I’ve repeatedly emphasized the importance of timely, actionable information in increasing the efficiency of clinical trials. When I do talks, I often discuss this in some detail but readers sometimes ask exactly what sorts of information I’m talking about. So let’s look at some key performance metrics for site performance and then move on to enrollment and zero in on how a report of one important metric allowed a sponsor to make a decision that kept a huge phase III trial on track.
The first general issue is improving site performance. These are the lifeblood of our trials, yet we often give them little or no help in improving their performance. One of the most central notions is that you can’t afford to wait until the next site visit to find out a site is struggling. Inbetween visit you need information that is continuously updated, always available and readily interpreted, and you also can’t afford to have a single individual (often inexperienced as a manager to boot) as the source of information. A common mistake is to think that data alone from sites tells you what you need, but that misses the most important management information.
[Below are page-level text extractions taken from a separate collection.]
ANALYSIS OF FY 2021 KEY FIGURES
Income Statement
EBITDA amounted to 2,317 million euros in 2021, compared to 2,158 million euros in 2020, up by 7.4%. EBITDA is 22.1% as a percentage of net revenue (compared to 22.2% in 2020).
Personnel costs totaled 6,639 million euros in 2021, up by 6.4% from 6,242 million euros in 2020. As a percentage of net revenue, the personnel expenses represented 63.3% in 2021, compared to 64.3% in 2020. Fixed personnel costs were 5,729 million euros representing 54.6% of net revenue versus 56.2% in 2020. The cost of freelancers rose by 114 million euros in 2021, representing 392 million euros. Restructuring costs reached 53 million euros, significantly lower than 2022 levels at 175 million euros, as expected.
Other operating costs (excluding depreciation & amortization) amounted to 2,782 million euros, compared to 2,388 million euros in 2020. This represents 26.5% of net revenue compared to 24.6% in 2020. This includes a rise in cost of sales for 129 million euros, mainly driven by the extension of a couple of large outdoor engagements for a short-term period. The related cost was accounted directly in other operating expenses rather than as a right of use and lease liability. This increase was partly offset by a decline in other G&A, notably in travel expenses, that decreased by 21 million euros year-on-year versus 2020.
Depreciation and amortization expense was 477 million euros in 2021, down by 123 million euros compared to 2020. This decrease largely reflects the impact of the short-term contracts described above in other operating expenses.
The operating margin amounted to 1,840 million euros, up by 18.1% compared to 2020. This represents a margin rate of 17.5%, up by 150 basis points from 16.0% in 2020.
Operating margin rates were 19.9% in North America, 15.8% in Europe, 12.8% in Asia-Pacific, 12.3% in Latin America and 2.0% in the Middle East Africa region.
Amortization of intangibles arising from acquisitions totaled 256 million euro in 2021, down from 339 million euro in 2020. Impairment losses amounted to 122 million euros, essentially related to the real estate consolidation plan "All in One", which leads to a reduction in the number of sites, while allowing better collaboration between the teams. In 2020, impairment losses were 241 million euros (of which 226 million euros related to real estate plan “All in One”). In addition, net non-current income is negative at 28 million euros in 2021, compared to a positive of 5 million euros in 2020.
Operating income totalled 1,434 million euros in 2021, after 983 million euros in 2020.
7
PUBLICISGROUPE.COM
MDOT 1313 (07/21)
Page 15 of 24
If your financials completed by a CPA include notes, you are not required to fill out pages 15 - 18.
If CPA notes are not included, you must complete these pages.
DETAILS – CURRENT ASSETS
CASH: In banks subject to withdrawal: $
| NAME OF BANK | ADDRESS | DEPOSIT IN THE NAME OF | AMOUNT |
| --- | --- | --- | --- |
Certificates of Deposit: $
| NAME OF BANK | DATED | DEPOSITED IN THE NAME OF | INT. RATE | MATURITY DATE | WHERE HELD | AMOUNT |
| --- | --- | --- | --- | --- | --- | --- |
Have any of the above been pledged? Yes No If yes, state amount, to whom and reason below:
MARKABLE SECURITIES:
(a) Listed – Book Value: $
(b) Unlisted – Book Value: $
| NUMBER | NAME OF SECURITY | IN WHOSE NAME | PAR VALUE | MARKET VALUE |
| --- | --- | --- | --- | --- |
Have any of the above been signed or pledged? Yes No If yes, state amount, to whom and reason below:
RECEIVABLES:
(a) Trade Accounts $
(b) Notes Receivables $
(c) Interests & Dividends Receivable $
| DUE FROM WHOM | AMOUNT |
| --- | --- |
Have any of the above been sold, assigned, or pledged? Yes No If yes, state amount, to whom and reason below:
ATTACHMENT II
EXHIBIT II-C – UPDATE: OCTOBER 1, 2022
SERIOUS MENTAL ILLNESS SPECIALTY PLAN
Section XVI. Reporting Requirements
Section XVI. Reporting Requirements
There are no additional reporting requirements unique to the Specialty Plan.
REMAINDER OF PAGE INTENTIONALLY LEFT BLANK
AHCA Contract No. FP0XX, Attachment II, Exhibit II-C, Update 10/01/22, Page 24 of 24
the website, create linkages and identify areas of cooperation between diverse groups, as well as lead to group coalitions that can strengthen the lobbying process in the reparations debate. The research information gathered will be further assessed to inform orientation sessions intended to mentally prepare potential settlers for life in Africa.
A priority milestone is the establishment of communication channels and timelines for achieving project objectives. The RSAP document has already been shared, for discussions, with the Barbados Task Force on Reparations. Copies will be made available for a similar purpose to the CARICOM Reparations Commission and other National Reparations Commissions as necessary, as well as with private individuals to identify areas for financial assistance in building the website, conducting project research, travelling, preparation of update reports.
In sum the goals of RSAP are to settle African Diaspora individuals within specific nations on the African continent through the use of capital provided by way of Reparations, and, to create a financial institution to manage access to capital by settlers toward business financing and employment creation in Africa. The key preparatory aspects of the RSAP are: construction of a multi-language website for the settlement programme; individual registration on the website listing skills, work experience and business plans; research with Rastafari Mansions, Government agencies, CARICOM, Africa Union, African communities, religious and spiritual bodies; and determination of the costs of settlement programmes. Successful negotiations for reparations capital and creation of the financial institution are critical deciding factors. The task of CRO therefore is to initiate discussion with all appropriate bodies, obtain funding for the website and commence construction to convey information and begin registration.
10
Some examples of performance metrics that help detect site problems:
- Query rate, by interviewer and site;
- Mean time from patient visit to data submission;
- Mean time to query response;
- Mean number of unresolved queries;
- Most queries by fields, forms, and range checks;
- Number of protocol violations;
- Number of adverse events and serious adverse events.
There’s nothing exotic or profound about the metrics shown. They are important simply because not having them might kill your study (and you in the process!). Sites with a high query rate or lots of unresolved queries demand immediate attention ranging from more frequent communication and coaching to an earlier site visit to retrain and motivate or, if things don’t improve fast, even outright site replacement.
Now let’s look at how a report on a single important enrollment metric, screen fail reasons (below), led to a decision that kept a global phase III study on track. A report just like the one below enabled the study team to see at a glance just 8 weeks after FPI that lots of subjects were screen failing because of the allowable cycle window.
Like the column on diastolic and systolic pressures in the figure shown, the column for screen fails due to cycle window jumped off the page of the report automatically generated in the contraceptive study. Nobody had to do anything to generate the report of screen fail reasons – it was always available and continuously updated in the trial management system. Nobody had to collect data or run an analysis. The facts were always staring the study team in the face.
Following quick consultations with the lead PI and medical monitor, the sponsor sought and received a protocol amendment. That change rapidly brought enrollment up to targets without compromising the study’s ability to assess the effectiveness of the contraceptive.
This is one example of the power of decision-making based on timely, actionable information. Over the course of a single trial, actionable information may prompt hundreds of decisions that reduce timelines and cost or improve data quality. Most decisions bring small improvements individually, but the cumulative effect on the study can be huge. Multiply this times all the studies in a program and your company is looking at the equivalent of a transformative increase in the R&D budget.